How to think about the two terms
- Sign check for \(P\):
\[
P_{\text{vdW}}= \underbrace{\frac{nRT}{V-nb}}_{\text{> ideal (smaller volume)}}
\;-\; \underbrace{a\left(\frac{n}{V}\right)^{\!2}}_{\text{pressure lowered by attractions}}.
\]
At high \(P\) (small \(V\)), the \(b\)-term dominates and \(Z>1\). At low \(T\), the \(a\)-term dominates and \(Z<1\).

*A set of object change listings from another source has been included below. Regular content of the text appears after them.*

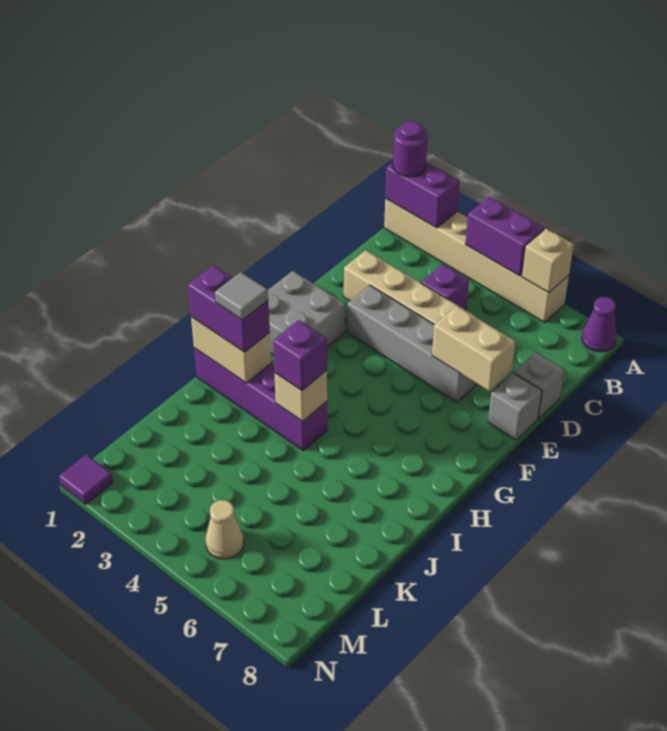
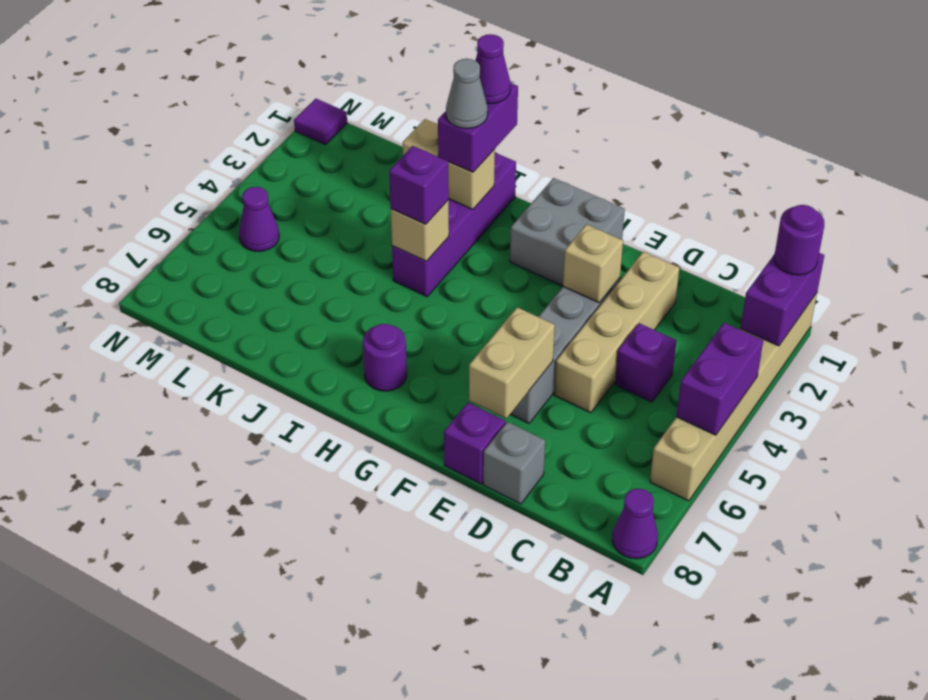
tan 1x1 brick [522,229,574,293] -> tan 1x1 brick moved to [563,225,623,303]
grey 1x1 brick [488,373,542,440] -> purple 1x1 brick [444,403,505,484]
none -> purple 1x1 round brick [363,324,407,391]
tan 1x2 brick [191,317,271,383] -> tan 1x2 brick turned to [403,119,495,209]
none -> purple 1x1 cone [475,34,511,104]
grey 1x1 tile [215,272,268,320] -> grey 1x1 cone [446,59,488,129]
tan 1x1 cone [206,500,244,559] -> purple 1x1 cone [239,187,279,252]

- Physical constraint: you must have \(V-nb > 0\); otherwise the input is unphysical.
Typical constants (25 °C, gases)
| Gas | \(a\) (bar·L²·mol⁻²) | \(b\) (L·mol⁻¹) | Notes |
|---|
| H₂ | 0.2452 | 0.0265 | Small, weak attractions |
| He | 0.0346 | 0.0238 | Very close to ideal |
| N₂ | 1.370 | 0.0387 | Moderate nonideality |
| O₂ | 1.382 | 0.0319 | Moderate nonideality |
| CO₂ | 3.658 | 0.0429 | Stronger attractions |
| Cl₂ | 6.34 | 0.0542 | Used in the example problem |
Worked idea (pressure from vdW)
For \(n=1.00\ \mathrm{mol}\) of \(\mathrm{Cl_2}\) in \(V=2.00\ \mathrm{L}\) at \(T=273\ \mathrm{K}\) with
\(a=6.34\ \mathrm{bar\,L^2\,mol^{-2}}\), \(b=0.0542\ \mathrm{L\,mol^{-1}}\):
\[
P = \frac{nRT}{V-nb} - \frac{a n^2}{V^2} \approx 10.1\ \mathrm{bar},
\]
a bit lower than the ideal-gas value (\(\sim 11.3\ \mathrm{bar}\)) because the attractive \(a\)-term reduces the pressure.
Advanced (critical constants from vdW)
For 1 mol, the vdW model predicts
\[
T_c=\frac{8a}{27Rb},\qquad P_c=\frac{a}{27b^2},\qquad V_c=3b,
\]
which provide a useful rough link between \(a,b\) and a gas’s critical point.
(The model is qualitative near criticality; real fluids show more complex behavior.)